Huisarts Georgette Lemstra was betrokken bij de totstandkoming van dit protocol. Ze verwacht niet dat het voor huisartsen nu veel ingewikkelder wordt. “We zien alleen de patiënten die door de uroloog gezien zijn en géén prostaatkanker hebben. Voor mijn praktijk betekent dat ongeveer tien tot vijftien controles per jaar.” Georgette benadrukt dat er hierdoor meer verantwoordelijkheid bij de patiënt komt te liggen. “Het is voor huisartsen ondoenlijk om deze patiënten ieder jaar te herinneren aan hun controle. Daar moeten zij zelf goed op letten. Goede voorlichting hierover is dus van belang.”


Het protocol leverde volgens Georgette ook leerpunten op. “Ik wist bijvoorbeeld niet dat het geneesmiddel finasteride de PSA-waarde halveert. Een patiënt die dit medicijn gebruikt en een PSA-waarde van twee heeft, heeft in werkelijkheid dus PSA-waarde vier”, legt ze uit. “Het protocol is goed werkbaar, maar huisartsen zullen het niet snel volledig volgen.

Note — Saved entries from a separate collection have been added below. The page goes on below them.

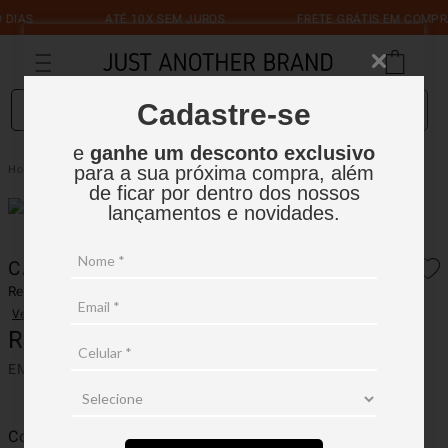
DIAS
ATÉ 10X SEM JUROS
FRETE GRÁTIS EM COMPRAS
O que você está procurando?
Cadastre-se
e
ganhe um desconto exclusivo
Camiseta Careca Stretch Preto
Masculino
Camisetas
para a sua próxima compra, além
de ficar por dentro dos nossos
lançamentos e novidades.
CAMISETA CARECA STRETCH PRETO
Ref.:
04C002-2
Ver avaliações
R$
159
,
90
EM ATÉ
1
X
R$
159
,
90
SEM JUROS
Cor
Preto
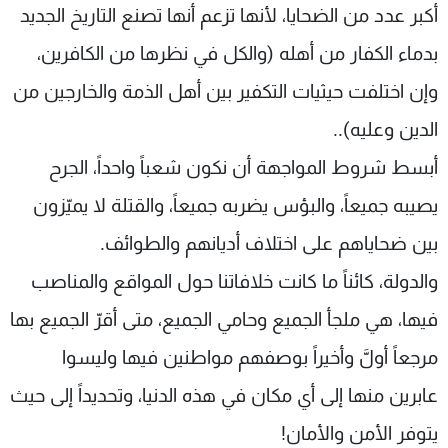
أكبر عدد من الضحايا، لأنها تزعم أنها تصنع التاريخ الجديد
بدماء الكفار من أهله (والكل في نظرها من الكافرين،
وإن اختلفت حيثيات التكفير بين أهل الذمة والخارجين من
الدين وعليه)..
أبسط شروط المواجهة أن نكون شعباً واحداً، الجرح
يصيبه جميعاً، والبؤس يضربه جميعاً، والقتلة لا يميّزون
بين ضحاياهم على اختلاف أديانهم والطوائف.
والدولة، كائناً ما كانت خلافاتنا حول المواقع والمناصب
فيها، هي ملجأ الجميع وحامي الجميع، متى أقرّ الجميع بها
مرجعاً أولَّ وأخيراً بوصفهم مواطنين فيها وليسوا
عابرين منها إلى أي مكان في هذه الدنيا، وتحديداً إلى حيث
يتوفر الأمن والأمان!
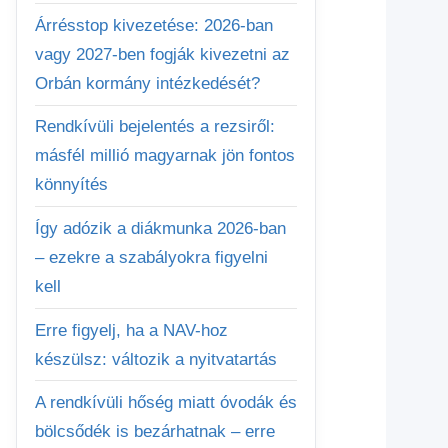
Árrésstop kivezetése: 2026-ban
vagy 2027-ben fogják kivezetni az
Orbán kormány intézkedését?
Rendkívüli bejelentés a rezsiről:
másfél millió magyarnak jön fontos
könnyítés
Így adózik a diákmunka 2026-ban
– ezekre a szabályokra figyelni
kell
Erre figyelj, ha a NAV-hoz
készülsz: változik a nyitvatartás
A rendkívüli hőség miatt óvodák és
bölcsődék is bezárhatnak – erre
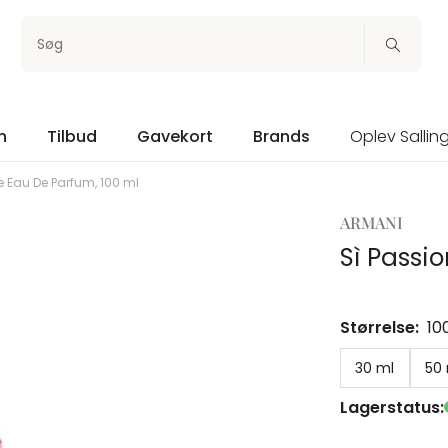
Søg
n
Tilbud
Gavekort
Brands
Oplev Sallin
e Eau De Parfum, 100 ml
ARMANI
Sì Passi
Størrelse:
10
30 ml
50
Lagerstatus:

Zo staat in het protocol dat mannen met een plasdagboek op het spreekuur moeten komen. Maar dat zullen wij meestal pas in laten vullen, als op het consult blijkt dat er belangrijke plasproblemen zijn.”


De aandacht voor PSA als aanwijzing voor kanker ontstond in de jaren 80. “Het is vooral bij patiënten zelf erg gaan leven”, vertelt Rein. “Mannen op leeftijd vragen elkaar ‘Wat is jouw PSA?’ of sporen elkaar aan om het te laten meten. Het heeft de functie van geruststelling. In het onder controle houden van mannen met een hoog PSA in het ziekenhuis zijn wij wellicht wat doorgeschoten.”


Georgette herkent dit. “Ik probeer de PSA-controles zo veel mogelijk binnen de perken te houden. De test is namelijk niet zo’n goed screeningsinstrument. Van de 100 mannen die hun PSA laten testen, hebben 20 een te hoge waarde. Van die 20 heeft slechts 4 prostaatkanker. Maar 1 man daarvan zou ooit klachten krijgen van de prostaatkanker. Daarnaast is er ook een kleine groep die wél prostaatkanker heeft, terwijl hun PSA-waarde normaal is. Patiënten zonder klachten, die de PSA-waarde willen meten leg ik uit dat zij door die controle -en de informatie die dat op kan leveren- voor keuzes komen te staan die zij op dit moment helemaal nog niet willen of hoeven te maken.”